“Whitfield really rewarded my curiosity, exploration, and growth; my classmates and I were given a lot of latitude to make our own decisions and to think critically about the world around us.”
David Pepose graduated from Whitfield in 2004, followed by triplet younger siblings, Max, Sam, and Morissa Pepose, who graduated from Whitfield in 2013. After Whitfield, David attended Brandeis University in Waltham, Mass., where he studied American history, creative writing, and theater. He later attended a graduate program for publishing at Columbia University in New York. A crime and politics reporter turned comic book author, David Pepose has worked for Netflix, CBS Entertainment, Universal Studios, and DC Comics. His critically acclaimed breakout comic series SPENCER & LOCKE earned five Ringo Award nominations, including for Best Series and Best Writer, while his new sequel SPENCER & LOCKE 2 recently landed on Barnes & Noble's Top Comics and Graphic Novels list for August 2019. His latest work includes GOING TO THE CHAPEL at Action Lab Entertainment and the upcoming GRAND THEFT ASTRO for Image Comics/Top Cow Productions. David lives in Los Angeles, CA.
Why did you and your family choose Whitfield?
I give my parents a lot of credit, in that they let me choose where I wanted to go for school. The thing that set Whitfield apart was the element of trust they offered students: they believed in us to make good decisions and to do the right thing. I felt that giving students the room to pursue their own interests, rather than to rigidly enforce any particular structures, was really important for me; if you can teach people to be driven internally rather than externally, you’ve got a recipe for lifelong success.
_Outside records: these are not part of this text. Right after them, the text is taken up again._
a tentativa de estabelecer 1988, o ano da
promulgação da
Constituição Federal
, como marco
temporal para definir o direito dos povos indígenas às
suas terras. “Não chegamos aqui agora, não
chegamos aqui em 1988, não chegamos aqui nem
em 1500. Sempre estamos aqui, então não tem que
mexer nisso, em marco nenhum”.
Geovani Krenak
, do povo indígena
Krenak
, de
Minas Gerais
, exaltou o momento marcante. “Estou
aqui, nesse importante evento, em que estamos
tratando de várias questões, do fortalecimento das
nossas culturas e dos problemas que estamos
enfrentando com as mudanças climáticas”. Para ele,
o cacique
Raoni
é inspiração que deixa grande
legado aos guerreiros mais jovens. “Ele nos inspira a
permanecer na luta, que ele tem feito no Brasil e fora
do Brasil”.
Whitfield always encouraged me to think for myself. I’ve been in the comics industry for the better part of a decade where my independence and high intrinsic motivation are essential to my success.
What were some of your favorite classes at Whitfield?
While I naturally gravitated towards English, history, and theater more than math and science, looking back on my time at Whitfield, I tend to think less about favorite classes, and more about favorite teachers — I was really fortunate to have so many supportive and attentive teachers, many of with whom I still keep in touch. I feel like the investment my teachers had in me was such a rare thing — and such an important thing.
How did Whitfield prepare you for college and beyond?
For me, Whitfield rewarded curiosity, exploration, and growth; we were given a lot of latitude to make our own decisions and to think critically about the world around us, which I think is often a lost art in academic circles. Whitfield also gave me the opportunity to pursue a number of different passions, ranging from cartooning for the school paper to learning the drums to writing and directing a play. Whitfield taught me the value of striving for things and to never settle for anything less than excellence.
What skills do you use in your career that you began forming at Whitfield?
Thanks to the English Department, I learned to write. I learned to explore and support my ideas, and I lost my fear of word counts or deadlines. I also was a cartoonist for the online paper, and those were probably my first-ever attempts at making comics. I also learned Photoshop, which I use almost every single day; that’s the kind of next-level training from Whitfield that kept me a step ahead. Lastly, my senior internship really instilled a lot of the skills I use today in terms of outreach, publicity, and marketing. While that experience made me realize a career in law wasn’t for me, being able to pound the pavement has been crucial in getting any foothold in my career, and my senior internship was instrumental in helping me establish those kinds of professional relationships.